## WHAT YOU NEED TO DO
The following data is to be repeated exactly, its pictures excluded.

## INPUT DATA
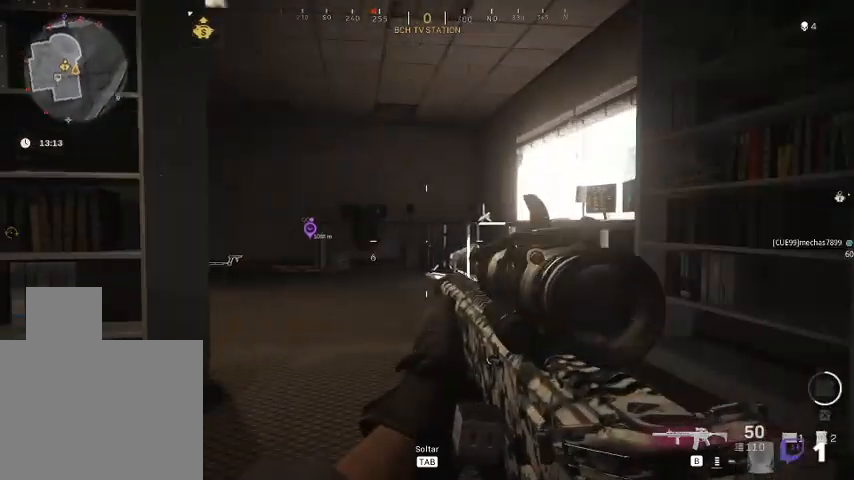
{"keys": ["q", "w"], "mouse": [], "events": [[400, "q", "down"]]}
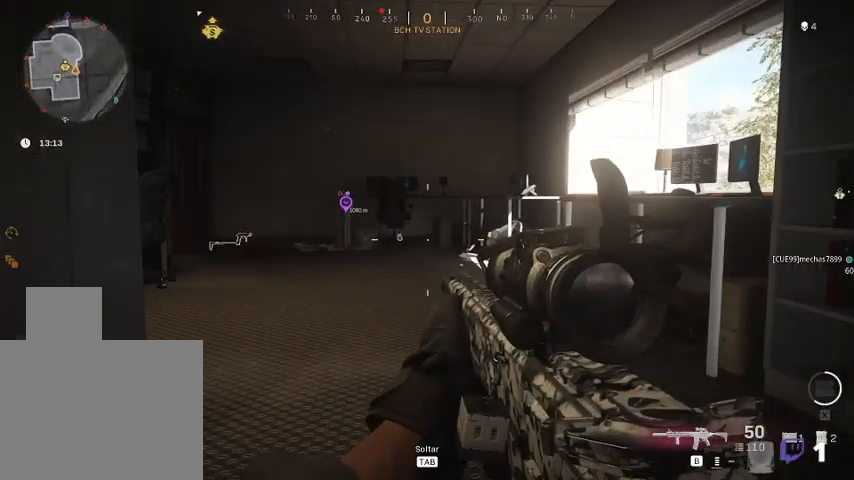
{"keys": ["q", "w"], "mouse": [], "events": []}
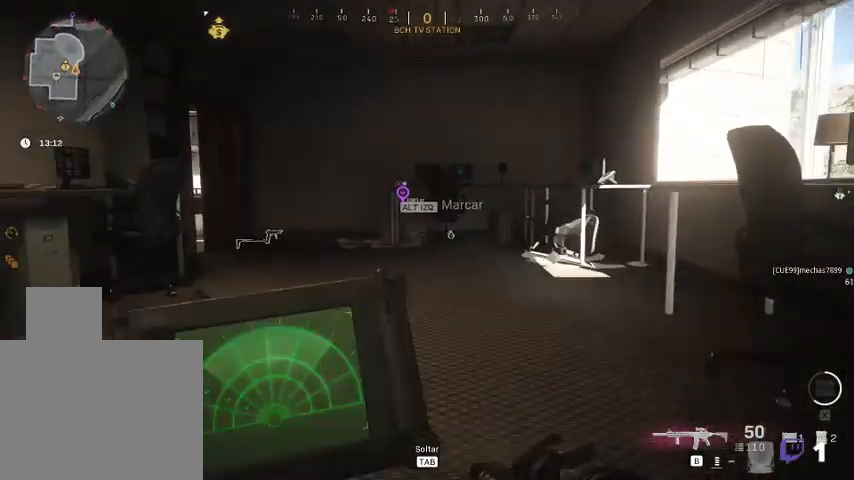
{"keys": ["q", "w"], "mouse": [], "events": []}
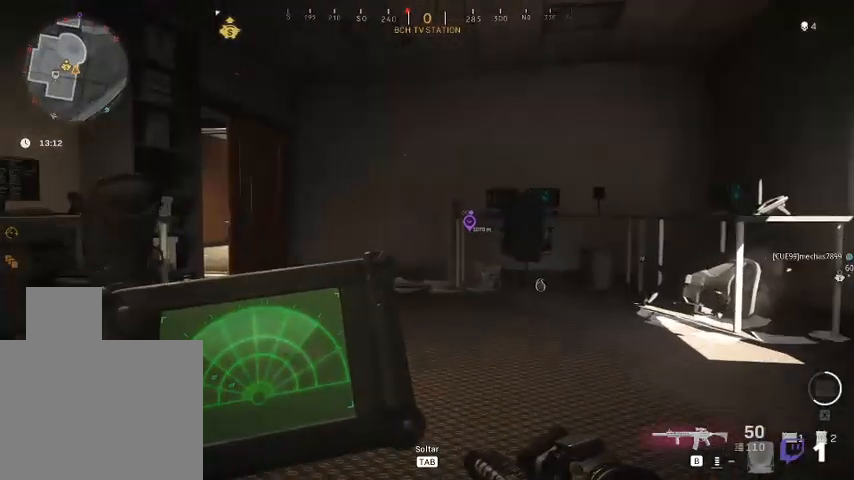
{"keys": ["q", "w"], "mouse": [], "events": []}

## SOLUTION
{"keys": ["q", "w"], "mouse": [], "events": [[400, "q", "down"]]}
{"keys": ["q", "w"], "mouse": [], "events": []}
{"keys": ["q", "w"], "mouse": [], "events": []}
{"keys": ["q", "w"], "mouse": [], "events": []}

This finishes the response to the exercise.